L'archevêque de Port-au-Prince, Mgr Serge Miot a déclaré, d’après l’AHP : « Pourquoi les autorités ne se soucient-elles pas des habitants de Cité Soleil et d'autres quartiers populaires du pays qui vivent dans des conditions infrahumaines, au lieu de s'attaquer à l'Eglise ? ».

>>> Aristide répond à Gérard Latortue en l'accusant d'être un "tueur"

Mercredi, Jean-Bertrand Aristide, a qualifié de "tueur" Gérard Latortue, qui l'avait accusé de fomenter des troubles depuis l'Afrique du Sud. « Arrêtez les mensonges, arrêtez les tueries », a lancé l’ancien président, qui estime qu'un « véritable dialogue est la seule solution" ».

Gérard Latortue avait déclaré que le président sud-africain Thabo Mbeki « ne respecte pas le droit international", car « aucun président respectable n'accepterait que quelqu'un sur son territoire organise la violence dans un autre pays ». Le gouvernement sud-africain a vivement dénoncé ces propos. Thabo Mbeki s’est dit persuadé que Jean-Bertrand Aristide a un important rôle à jouer pour résoudre les problèmes politiques de son pays. Ce n’est pas l’avis de Sauveur Pierre Etienne (OPL), qui demande qu'un mandat d'arrêt international soit lancé contre l’ancien président.

>>> Des organisations féministes ont effectué une mission aux Gonaïves

Au retour d’une mission aux Gonaïves, la Coordination nationale de Plaidoyer sur les Droits des Femmes (CONAP) a fait plusieurs recommandations au gouvernement. Elle demande notamment qu’un plan soit élaboré pour sortir les populations de l'assistanat le plus rapidement possible. Il faudrait que les femmes et les hommes soient acteurs de ce plan, qui passerait par le curage des canaux et le nettoyage des rues. Il faudrait que les personnes dont les maisons n'ont pas été détruites reçoivent un appui pour leur nettoyage, afin de pouvoir rentrer chez elles, note la CONAP. Elle demande que l’Etat sécurise les Gonaïves afin d'éviter les pillages et les agressions subies par les femmes. Elles font la queue pendant des heures pour recevoir une aide qui leur est ensuite souvent volées par des hommes. La CONAP note cependant que, malgré des conditions très critiques dans les centres d’hébergement, aucun cas d’agression sexuelle ne lui a été signalé.

Le Programme Alimentaire Mondial (PAM) a annoncé que les containers d’aide humanitaire seront dorénavant débarqués au port de Saint-Domingue en raison des problèmes rencontrés à Port-au-Prince.

>>> EN BREF

Renan Hédouville a déclaré devant la commission interaméricaine des droits de l’Homme qu’au mois d’août, 50 cas de viols commis par des anciens militaires ont été signalés à la permanence téléphonique du CARLI.

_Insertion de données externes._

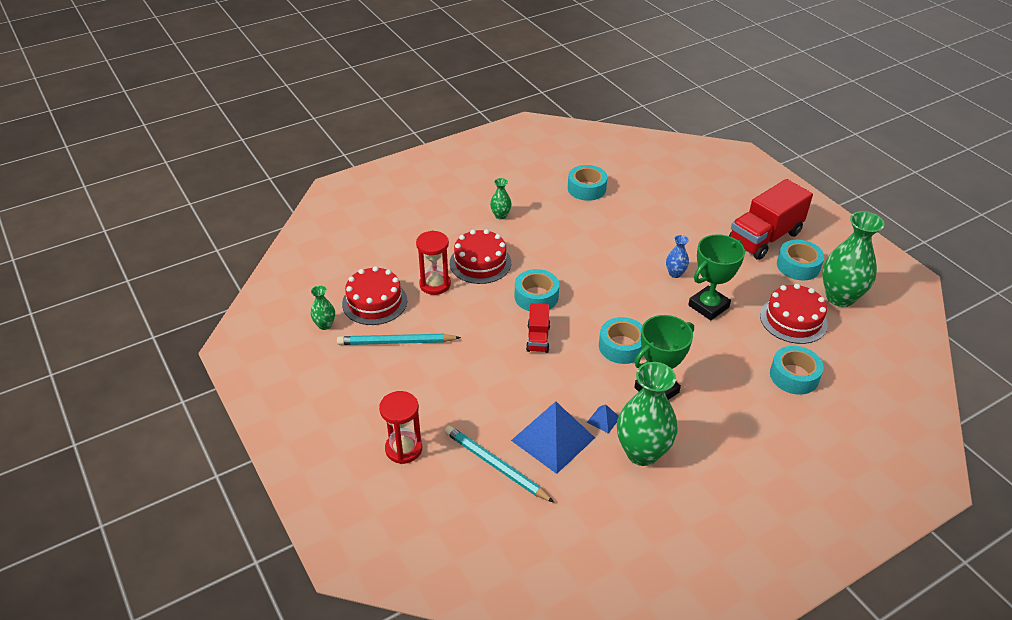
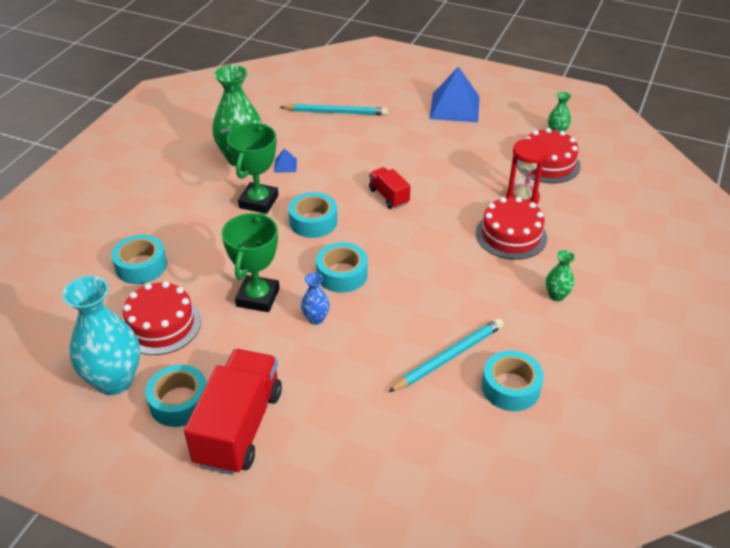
camera: 145 degrees right, 0 degrees up
(396, 342) = (491, 146): turquoise pencil -> turquoise pencil (448, 357)
(403, 449) = (403, 96): red hourglass -> none
(536, 296) = (426, 229): turquoise tape -> turquoise tape (342, 274)
(553, 439) = (312, 140): blue pyramid -> blue pyramid (455, 107)
(840, 297) = (114, 380): green vase -> turquoise vase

Le Conseil électoral provisoire traverse une nouvelle crise. Selon Radio Métropole, sa présidente, Roselor Julien, aurait accusé le trésorier, François Benoit, d’avoir détourné plus de vingt mille dollars.

Faisant allusion aux Etats-Unis, Gérard Latortue a critiqué l'attitude "de pays qui dans un moment difficile demandent à leurs ressortissants de ne pas visiter Haïti". Cette remarque pouvait également viser le FMI, qui a annulé la mission prévue à Port-au-Prince pour des raisons de sécurité.

Le Brésil va envoyer deux émissaires pour essayer d'aider à la "réconciliation" en Haïti en vue des élections.

Transparency International classe Haïti et le Bangladesh au premier rang des pays pratiquant la corruption, sur la base d’une enquête réalisée sous Jean-Bertrand Aristide.

"Soit vous vous mobilisez pour aider Haïti, soit vous récupérerez de nombreux boat-people dans les prochains mois", a averti le secrétaire général adjoint de l'Onu aux affaires humanitaires, Jan Egeland.

Dans le cadre de l’initiative Haïti en Seine, le Collectif 2004 Images présente un festival de plus de 30 films haïtiens, dont certains sont inédits, du 29 octobre au 1 er novembre, au Cinéma Images d’Ailleurs, 21 rue de la Clef, Paris Ve, métro Censier Daubenton ( www.haitienseine.com). En outre, trois artistes (Chantal Regnault, Elodie Barthélémy et Paskal) exposent des œuvres jusqu’au 5 novembre au Crédit municipal de Paris (Espace Griffon), 22 rue des Blancs Manteaux, Paris 4 e.